Joined PeerTube last month and have had great success with it in terms of as a platform and place to share art / content, though of course the views have been low.

I'm sure there is a megathread elsewhere but would love to see an acceleration of folks adopting the Fediverse. My talking point has been to sort of sell Fediverse alternatives (Lemmy, Pixelfed, Mastodon) as superior to other big tech alternatives out there (such as BlueSky and Flashes). We are either at the vanguard of a mass migration or just migrating while no one else is intending to, which I guess amounts to the same thing!

[–] ArtificialHoldings@lemmy.world 5 points 2 days ago* (last edited 2 days ago) (1 children)

There was a lot of energy around strategy when I joined in January (can you guess why? Lol). The limiting factor seems to be chosen participation. Lots of people have opinions, not many people want to organize their thoughts into, eg. an effective advertising campaign, a github pull request, or basically anything other than meaningless musing.

Here were some threads in my message history I found insightful: https://lemmy.world/post/25512565 https://lemmy.world/post/25553607 https://lemmy.world/post/27824597

I'm not really skilled in anything relevant, so my strategy has been:

  • On mainstream social platforms, point out any hint of enshittification and follow up with a recommendation toward a specific Fediverse alternative.
  • Link directly to discussions or articles I found on Lemmy that I thought were worth sharing
  • Building partnerships in my existing communities with the corresponding Lemmy communities to encourage user flow
[–] JasSmith@sh.itjust.works 2 points 2 days ago (1 children)

Lots of people have opinions, not many people want to organize their thoughts into, eg. an effective advertising campaign, a github pull request, or basically anything other than meaningless musing.

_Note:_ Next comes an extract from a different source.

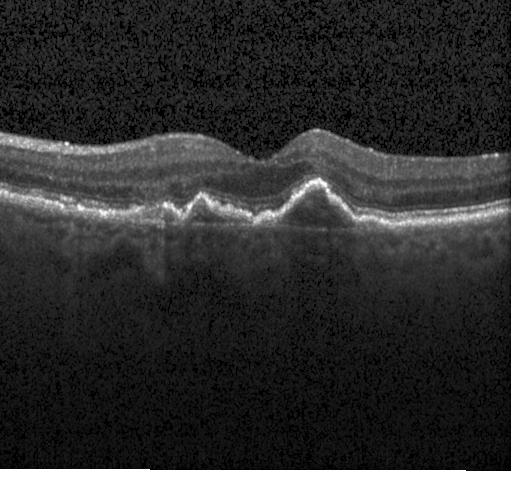 Instrument: Heidelberg Spectralis, macular scan, retinal OCT cross-section. Finding: a choroidal neovascular membrane.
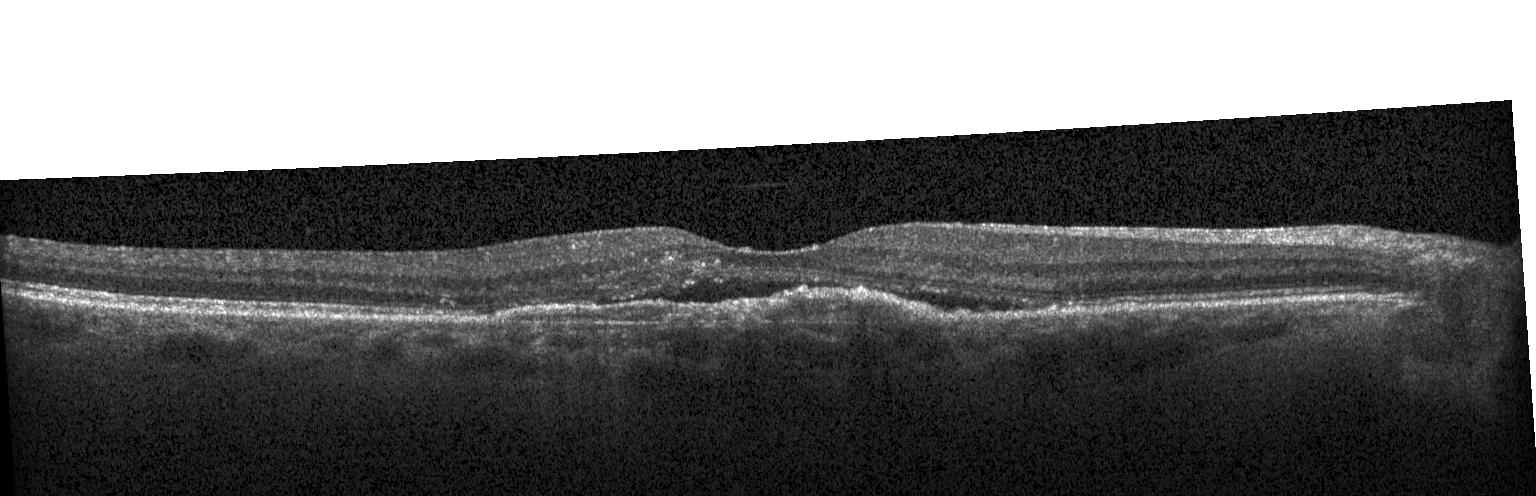 Macular OCT: choroidal neovascularization.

This is the nature of free work. Any donation of time is sparse and intermittent. People have bills to pay. The best and brightest want to be paid well for their time. This requires a business model of some kind, and monetising that work. This is antithetical to FOSS projects, and is the reason they will almost always be inferior to projects with large budgets with teams of UX designers. /obligatory COME AT ME BRO

[–] ArtificialHoldings@lemmy.world 4 points 2 days ago (1 children)

Ironically, I think Fediverse suffers from a high amount of tech expertise and not enough project managers, lol. Not enough people cracking the whip saying "users said x feels confusing, what can we do about it?" then establishing timelines and check-ins. Maybe instead of Lemmy devs saying, "we accept nearly every pull request," they should say, "we want a project manager to help recruit volunteers on specific issues x, y, and z".

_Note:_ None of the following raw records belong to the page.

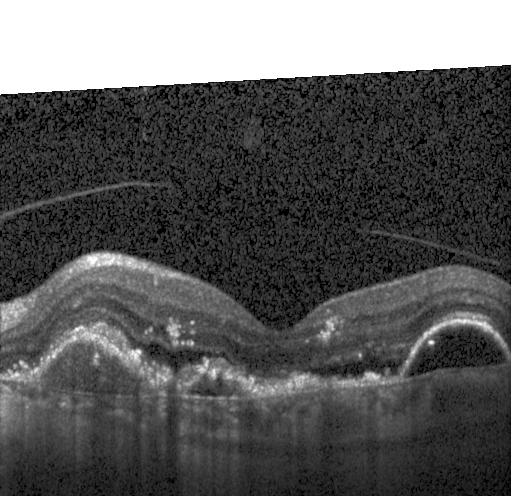
Through the macula, SD-OCT, retinal OCT cross-section, Heidelberg Spectralis.
Finding: a choroidal neovascular membrane.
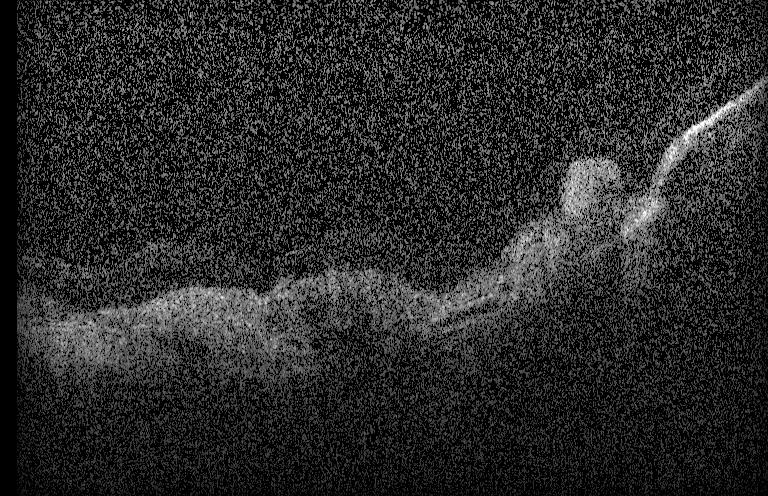
OCT B-scan.
Impression: a choroidal neovascular membrane.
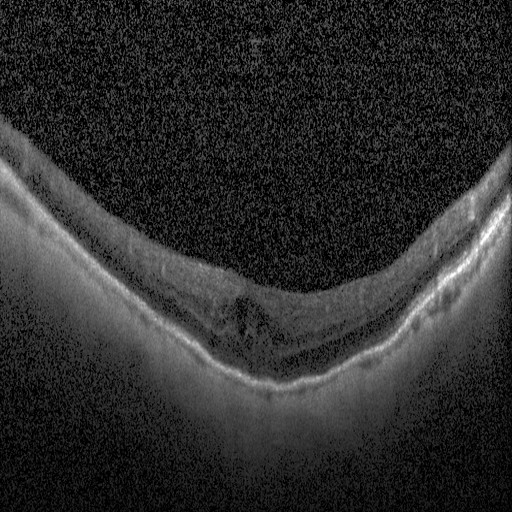

Impression: DME.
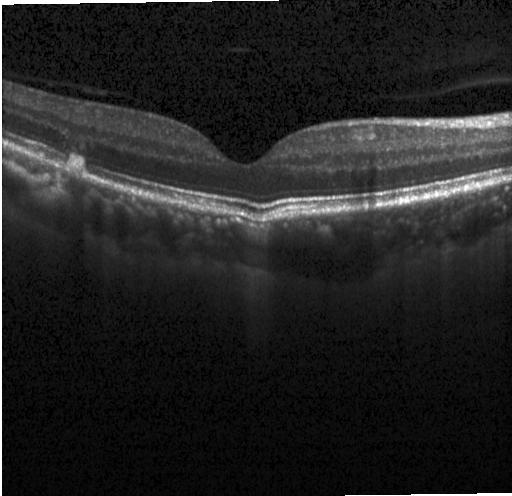
Macular scan; OCT B-scan.
Impression: sub-RPE drusenoid deposits.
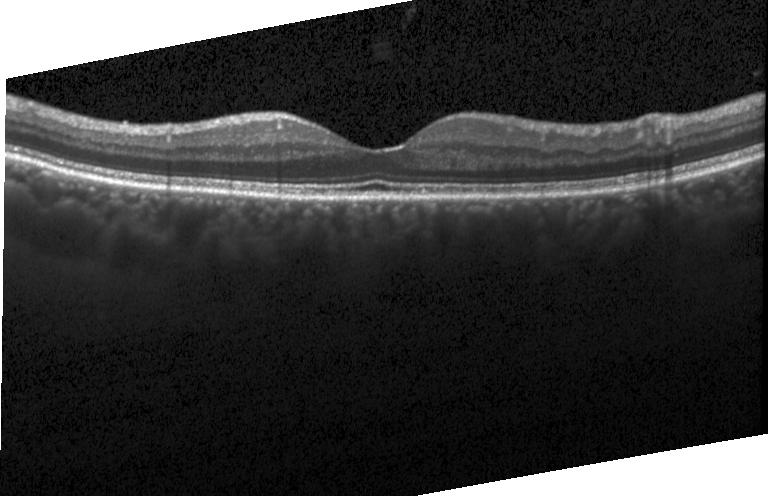

Impression: no choroidal neovascularization, no diabetic macular edema, and no drusen.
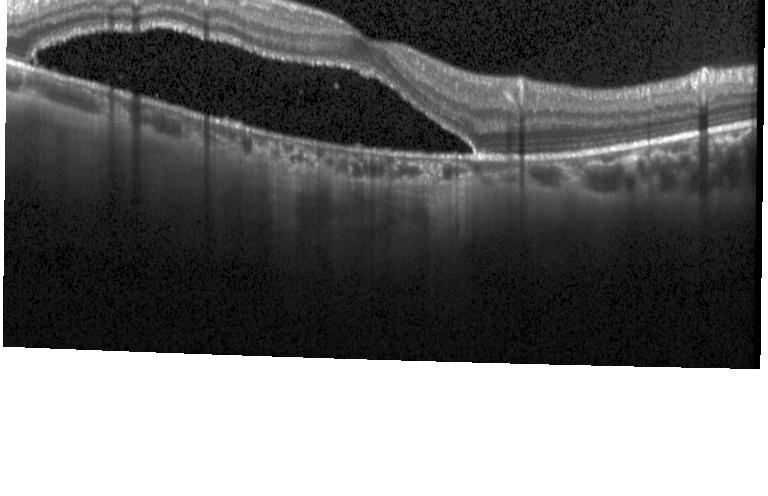
Retinal OCT B-scan
This B-scan demonstrates a choroidal neovascular membrane.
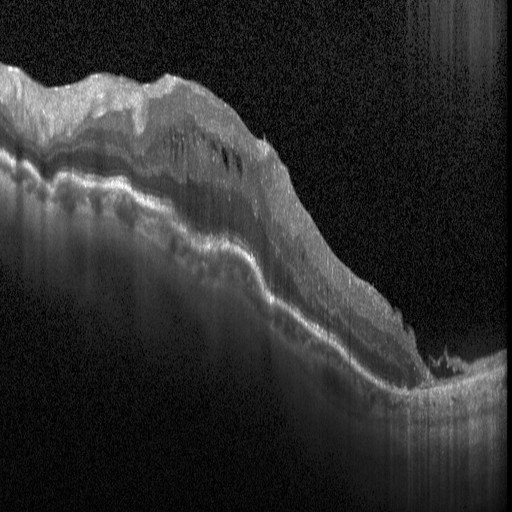
Finding: diabetic macular edema.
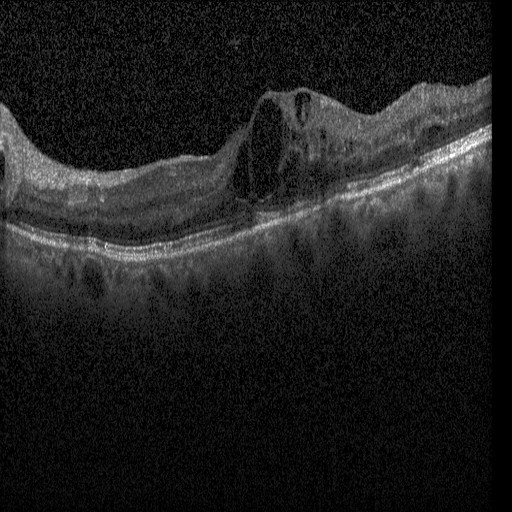

OCT finding: DME.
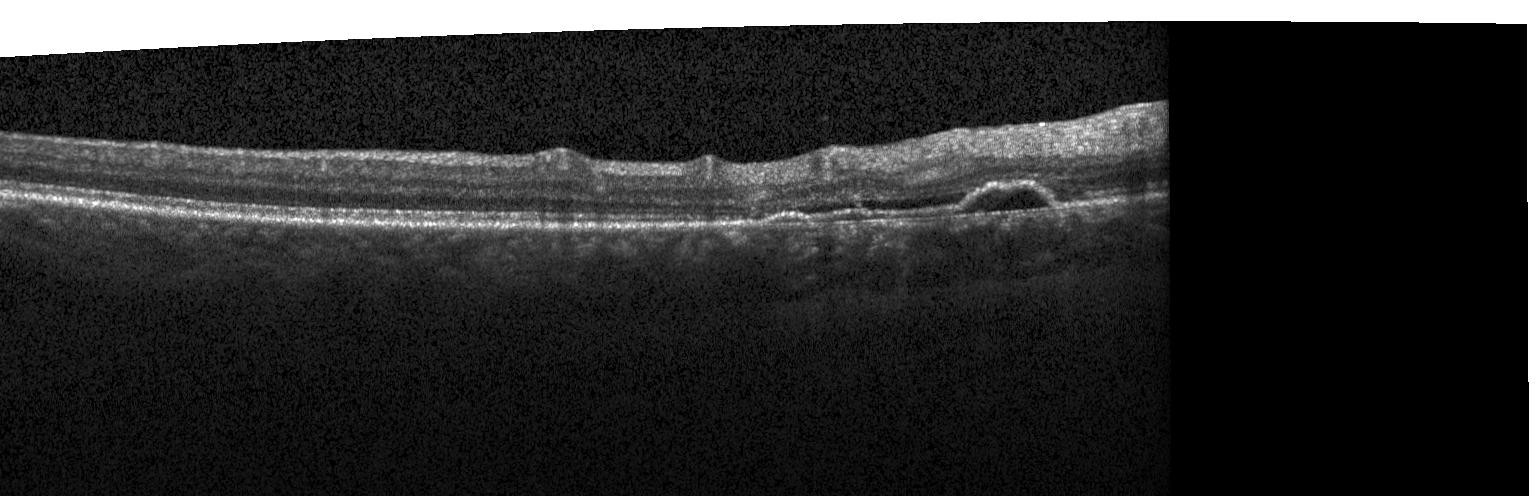

Heidelberg Spectralis OCT system · optical coherence tomography B-scan
OCT finding: CNV.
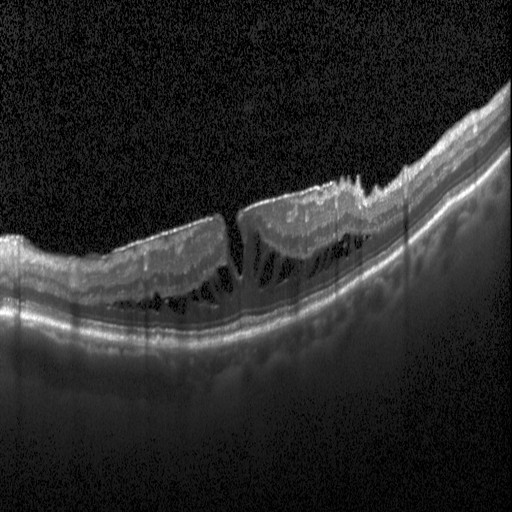 Impression: DME.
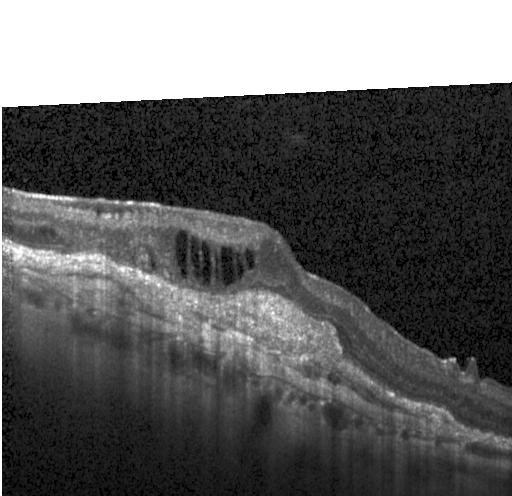
OCT line scan, fovea-centered
Choroidal neovascularization (CNV).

[–] JasSmith@sh.itjust.works 1 points 12 hours ago

Ironically, I think Fediverse suffers from a high amount of tech expertise and not enough project managers, lol.

I 1,000% agree. FOSS projects are dominated by skilled developers who have to work under the direction of managers in their day jobs and FUCKING HATE IT. They dream about breaking the shackles of idiotic managers who are suppressing their talent and creativity, so they work on FOSS projects. Only to learn that developers without clear direction is like herding angry cats at a Metallica concert. The end result is a patchwork of features each developer would personally like, but normal people hate.

I am probably biased here because I am one of those managers. The reason we don't work on FOSS projects is because 1) they don't want us working on them, and 2) we fucking hate our jobs as-is, and don't want to spend one more minute than necessary herding angry cats.